**Texto apresentado**
---

AUSTERIDADE NOS SALÁRIOS


Segundo os dados revelados, cerca de 70% dos funcionários públicos voltarão a perder poder de compra em 2023. Terão aumentos abaixo da inflação que se espera para este ano e que se situará acima dos 7%.

A isto chama-se austeridade. Perda de poder de compra. Provavelmente por razões orçamentais não havia alternativa. O Estado tem limitações financeiras, por causa do défice e da dívida. E duvido que outro governo actuasse de forma muito diferente.


Mas esta decisão
levanta dois problemas: um problema para a Administração Pública; e um problema político para o Governo.
  • O primeiro problema tem a ver com a Administração Pública. Uma decisão como esta vai afetar sobretudo os quadros mais qualificados da função pública, designadamente médicos e professores. Aqueles que, em regra, são mais bem pagos no sector privado que no sector público. Assim, corremos o risco de continuar a perder os melhores para o privado. Desta forma, perde a Administração Pública e perde o país.
  • O segundo problema é político e tem a ver com o Governo: António Costa, quando chegou ao poder, prometeu acabar com a austeridade. Chegou mesmo a dizer que essa foi uma opção do governo de Passos Coelho. Ora, como se vê, está a  quebrar essa promessa. É o que sucede quando se fazem discursos demagógicos. A austeridade não é uma escolha dos governos. Ninguém aplica austeridade por prazer. Aplica-se austeridade por necessidade, não por opção agora e no ano passado. Começa a ser tempo de falar verdade aos portugueses. 


A TAP E OS MINISTROS


Nos últimos dias surgiram vários casos com alegados impedimentos ou incompatibilidades de Ministros. São todos eles diferentes entre si. Mas todos, em conjunto, dão uma imagem de desleixo e descuido.
  • Manuel Pizarro. A questão com a sua "sociedade" comercial não tem importância de maior. Mas se, ao entrar no governo, o Ministro tivesse deixado logo de ser sócio-gerente, o "caso" não tinha existido. É descuido.
  • Pedro Nuno Santos. O caso, diz o Governo, está esclarecido por um parecer do CC da PGR de 2019. Mas a lei foi, entretanto, alterada. Para ser coerente, o Governo devia pedir novo parecer da PGR ou uma atualização do parecer anterior. De qualquer modo, se ao entrar no Governo o Ministro tivesse alienado a sua quota de 1% na sociedade que detém com o Pai, era tudo mais fácil. Novo descuido. Estes dois casos, mais o caso Ana Abrunhosa, todos em conjunto, dão uma imagem pública muito negativa: negativa para o Governo e negativa para os políticos em geral.

---

**Dados fornecidos**
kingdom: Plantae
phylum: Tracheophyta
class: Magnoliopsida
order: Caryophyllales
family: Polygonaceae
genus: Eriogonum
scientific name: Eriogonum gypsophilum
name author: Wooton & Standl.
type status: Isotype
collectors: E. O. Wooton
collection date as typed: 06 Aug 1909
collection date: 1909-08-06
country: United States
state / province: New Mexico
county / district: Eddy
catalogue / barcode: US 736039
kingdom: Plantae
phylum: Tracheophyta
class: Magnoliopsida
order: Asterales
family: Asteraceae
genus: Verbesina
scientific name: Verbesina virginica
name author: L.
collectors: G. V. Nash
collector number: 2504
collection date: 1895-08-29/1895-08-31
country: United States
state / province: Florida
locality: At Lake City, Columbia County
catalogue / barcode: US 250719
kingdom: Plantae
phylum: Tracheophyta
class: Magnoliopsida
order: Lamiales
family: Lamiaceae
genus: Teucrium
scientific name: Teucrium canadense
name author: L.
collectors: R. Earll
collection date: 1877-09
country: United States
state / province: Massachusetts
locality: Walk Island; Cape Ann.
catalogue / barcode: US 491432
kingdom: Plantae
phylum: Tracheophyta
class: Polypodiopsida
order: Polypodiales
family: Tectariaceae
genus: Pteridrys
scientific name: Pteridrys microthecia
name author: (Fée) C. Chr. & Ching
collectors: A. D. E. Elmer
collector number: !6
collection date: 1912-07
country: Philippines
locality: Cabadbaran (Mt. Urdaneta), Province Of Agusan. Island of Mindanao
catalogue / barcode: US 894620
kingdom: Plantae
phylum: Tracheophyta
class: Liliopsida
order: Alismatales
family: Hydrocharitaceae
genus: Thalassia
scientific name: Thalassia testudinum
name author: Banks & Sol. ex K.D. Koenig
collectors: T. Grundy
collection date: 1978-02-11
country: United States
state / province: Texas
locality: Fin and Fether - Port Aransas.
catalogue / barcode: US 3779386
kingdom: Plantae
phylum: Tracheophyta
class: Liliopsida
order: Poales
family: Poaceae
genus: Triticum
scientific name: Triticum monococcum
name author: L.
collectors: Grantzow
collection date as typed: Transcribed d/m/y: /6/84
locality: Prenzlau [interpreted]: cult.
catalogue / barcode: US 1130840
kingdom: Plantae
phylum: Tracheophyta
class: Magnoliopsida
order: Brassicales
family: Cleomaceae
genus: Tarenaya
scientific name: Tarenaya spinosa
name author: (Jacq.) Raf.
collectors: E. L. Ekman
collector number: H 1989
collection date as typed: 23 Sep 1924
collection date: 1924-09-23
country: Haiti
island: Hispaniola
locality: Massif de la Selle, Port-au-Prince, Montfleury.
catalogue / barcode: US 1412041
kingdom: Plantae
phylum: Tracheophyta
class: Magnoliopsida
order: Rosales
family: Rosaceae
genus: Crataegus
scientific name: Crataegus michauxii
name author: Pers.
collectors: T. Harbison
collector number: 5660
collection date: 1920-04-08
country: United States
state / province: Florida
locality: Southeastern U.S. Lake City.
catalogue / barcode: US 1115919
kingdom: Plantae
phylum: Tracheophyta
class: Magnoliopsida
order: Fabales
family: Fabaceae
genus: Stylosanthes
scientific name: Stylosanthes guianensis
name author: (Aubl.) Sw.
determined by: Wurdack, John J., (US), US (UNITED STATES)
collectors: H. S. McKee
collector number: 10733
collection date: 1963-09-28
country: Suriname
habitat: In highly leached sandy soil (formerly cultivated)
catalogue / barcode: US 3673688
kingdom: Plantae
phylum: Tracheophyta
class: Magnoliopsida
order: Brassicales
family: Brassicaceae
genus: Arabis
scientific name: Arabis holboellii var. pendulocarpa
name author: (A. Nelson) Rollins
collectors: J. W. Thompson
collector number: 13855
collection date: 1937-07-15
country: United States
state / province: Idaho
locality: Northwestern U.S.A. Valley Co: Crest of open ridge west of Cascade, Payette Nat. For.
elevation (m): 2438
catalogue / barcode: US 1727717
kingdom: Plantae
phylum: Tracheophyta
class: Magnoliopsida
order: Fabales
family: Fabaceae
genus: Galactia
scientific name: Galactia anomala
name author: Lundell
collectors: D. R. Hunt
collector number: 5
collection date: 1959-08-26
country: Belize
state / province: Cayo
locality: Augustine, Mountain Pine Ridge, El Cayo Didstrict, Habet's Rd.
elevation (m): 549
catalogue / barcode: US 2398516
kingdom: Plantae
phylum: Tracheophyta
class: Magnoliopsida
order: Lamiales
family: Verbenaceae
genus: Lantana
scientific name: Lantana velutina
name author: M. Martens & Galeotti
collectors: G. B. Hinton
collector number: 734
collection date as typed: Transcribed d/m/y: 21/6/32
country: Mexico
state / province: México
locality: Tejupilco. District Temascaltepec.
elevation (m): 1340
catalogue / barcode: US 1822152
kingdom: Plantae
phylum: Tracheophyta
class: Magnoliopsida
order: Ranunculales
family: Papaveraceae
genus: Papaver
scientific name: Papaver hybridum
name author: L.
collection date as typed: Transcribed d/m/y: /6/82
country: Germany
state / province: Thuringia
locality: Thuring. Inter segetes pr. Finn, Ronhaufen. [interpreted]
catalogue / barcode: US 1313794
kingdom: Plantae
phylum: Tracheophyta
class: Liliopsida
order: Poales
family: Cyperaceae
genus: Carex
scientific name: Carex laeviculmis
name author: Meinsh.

---

**O que fazer**
Copie, sem alterações, o trecho do texto apresentado que vai de "AUSTERIDADE NOS SALÁRIOS" até "acima dos 7%.".

**Resposta escrita**
AUSTERIDADE NOS SALÁRIOS


Segundo os dados revelados, cerca de 70% dos funcionários públicos voltarão a perder poder de compra em 2023. Terão aumentos abaixo da inflação que se espera para este ano e que se situará acima dos 7%.